I found the comparative nature of Cocker’s argument convincing and well developed. This book is much more of a work of public history than I am currently used to reading however I did find the segment on the Spaniards in Mexico fascinating to read and will most likely use his bibliography for that section as a jumping off point for dissertation research.
Even if you can't read the whole book, get it out of the library and read the introduction. The summary of Europe's encounter with other peoples is devastating. It is critical that we really understand this history b/c it has so many repercussions today. The one serious flaw that i found was that in the chapter on the Comanches of the American's southwest, the author seems to get into the mode of "here is an atrocity committed by the Indians" and "here is one by the US Govt/Army" as if they were on the same scale or that somehow they "balance out". I'm not denying "bad things" happened on both sides, but to make it seems like they equal out or make they both "equally guilty" in unjust and disgraceful.

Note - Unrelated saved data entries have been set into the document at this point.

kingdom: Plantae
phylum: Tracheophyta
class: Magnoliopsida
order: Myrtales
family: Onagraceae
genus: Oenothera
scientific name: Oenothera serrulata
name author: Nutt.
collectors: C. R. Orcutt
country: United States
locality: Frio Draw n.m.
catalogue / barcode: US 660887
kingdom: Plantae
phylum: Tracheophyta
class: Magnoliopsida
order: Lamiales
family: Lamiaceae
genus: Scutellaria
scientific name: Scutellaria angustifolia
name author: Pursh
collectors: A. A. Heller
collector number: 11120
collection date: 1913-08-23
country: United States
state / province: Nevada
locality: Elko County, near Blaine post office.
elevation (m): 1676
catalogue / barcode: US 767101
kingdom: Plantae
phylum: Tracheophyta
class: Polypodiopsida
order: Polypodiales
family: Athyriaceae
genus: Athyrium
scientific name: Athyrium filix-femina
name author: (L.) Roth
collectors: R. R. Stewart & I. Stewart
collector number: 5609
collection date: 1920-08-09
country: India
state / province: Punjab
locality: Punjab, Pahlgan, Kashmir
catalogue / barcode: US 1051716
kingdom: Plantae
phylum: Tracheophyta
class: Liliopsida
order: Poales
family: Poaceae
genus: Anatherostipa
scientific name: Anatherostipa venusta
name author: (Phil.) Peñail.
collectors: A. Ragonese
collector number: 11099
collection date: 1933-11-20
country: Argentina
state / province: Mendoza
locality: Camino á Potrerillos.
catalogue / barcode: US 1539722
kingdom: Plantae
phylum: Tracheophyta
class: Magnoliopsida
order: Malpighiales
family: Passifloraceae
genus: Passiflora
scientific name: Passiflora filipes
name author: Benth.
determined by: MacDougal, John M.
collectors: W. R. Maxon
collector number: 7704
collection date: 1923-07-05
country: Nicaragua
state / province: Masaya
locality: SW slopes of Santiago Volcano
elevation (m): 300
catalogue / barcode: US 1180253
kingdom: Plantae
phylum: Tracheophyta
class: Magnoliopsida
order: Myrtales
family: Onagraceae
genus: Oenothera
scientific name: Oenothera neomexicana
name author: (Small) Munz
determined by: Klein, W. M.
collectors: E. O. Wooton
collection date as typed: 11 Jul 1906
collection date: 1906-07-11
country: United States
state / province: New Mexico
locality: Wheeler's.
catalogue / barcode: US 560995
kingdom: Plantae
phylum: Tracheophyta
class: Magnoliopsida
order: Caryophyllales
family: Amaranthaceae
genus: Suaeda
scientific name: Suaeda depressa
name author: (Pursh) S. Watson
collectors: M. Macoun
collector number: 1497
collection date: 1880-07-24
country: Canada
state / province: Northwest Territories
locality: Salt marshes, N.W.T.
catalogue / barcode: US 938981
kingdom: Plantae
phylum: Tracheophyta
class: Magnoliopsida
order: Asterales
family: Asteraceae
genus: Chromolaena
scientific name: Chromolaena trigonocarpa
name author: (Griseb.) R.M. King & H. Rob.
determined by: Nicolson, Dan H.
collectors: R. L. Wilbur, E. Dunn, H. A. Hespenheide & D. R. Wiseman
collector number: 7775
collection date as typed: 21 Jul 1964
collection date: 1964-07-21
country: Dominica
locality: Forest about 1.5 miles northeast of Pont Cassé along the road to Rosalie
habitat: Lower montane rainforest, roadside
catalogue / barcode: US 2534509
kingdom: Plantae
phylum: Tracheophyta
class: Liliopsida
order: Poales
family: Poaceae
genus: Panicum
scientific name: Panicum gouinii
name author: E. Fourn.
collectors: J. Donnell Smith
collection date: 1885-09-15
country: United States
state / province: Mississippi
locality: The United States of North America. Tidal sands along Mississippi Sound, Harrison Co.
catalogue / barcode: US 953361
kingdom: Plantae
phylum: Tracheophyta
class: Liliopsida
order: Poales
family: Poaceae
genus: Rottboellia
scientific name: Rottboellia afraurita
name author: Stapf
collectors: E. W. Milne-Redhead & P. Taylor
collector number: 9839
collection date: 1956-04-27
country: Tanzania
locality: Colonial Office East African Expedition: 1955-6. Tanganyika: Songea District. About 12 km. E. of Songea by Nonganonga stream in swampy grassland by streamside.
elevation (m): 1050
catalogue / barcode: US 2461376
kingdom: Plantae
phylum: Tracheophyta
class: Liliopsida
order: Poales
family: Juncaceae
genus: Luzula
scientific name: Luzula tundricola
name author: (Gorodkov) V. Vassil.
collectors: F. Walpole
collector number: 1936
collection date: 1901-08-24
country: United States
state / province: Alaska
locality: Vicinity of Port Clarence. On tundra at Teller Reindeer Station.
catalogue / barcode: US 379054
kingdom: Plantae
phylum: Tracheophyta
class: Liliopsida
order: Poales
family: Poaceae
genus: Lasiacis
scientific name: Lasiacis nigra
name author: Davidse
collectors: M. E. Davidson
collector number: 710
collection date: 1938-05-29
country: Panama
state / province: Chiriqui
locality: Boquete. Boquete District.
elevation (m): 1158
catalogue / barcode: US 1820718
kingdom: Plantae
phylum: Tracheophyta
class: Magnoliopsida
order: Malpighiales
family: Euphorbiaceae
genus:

This was actually a very good source of material for historical atrocities. Colonization is trash.
"White America now seems to declare war on the whole world of nature"
On German Colonization of South West Africa, that in turn actually critiques current yt supremacist ideology.
"The refusal to renegotiate their image of the African helps explain much about the nature of the German campaign. It sheds light on the obsessive search for excuses and scapegoats: anything that enabled the a priori version of Africa to remain intact; anything that released them from any painful self-examination. It helps account for the persistence in a military policy that was completely disproportionate either to the military threat or to the economic value of the colony itself. For to have allowed the Negro to prevail would have undermined Germany's entire imperial adventure. Finally, it helps clarify why the Germans refused to discriminate hostile from ‘friendly' African, Herero from Damara. Better to get rid of them all than to engage in any complicated sifting of their own black stereotypes."
This is an important book, and one that should be read by high school and college students. It rips the lid off of the nonsense of "American Exceptionalism", and paints the European conquerors in the colors they deserve. The book is detailed, well researched, and accessible.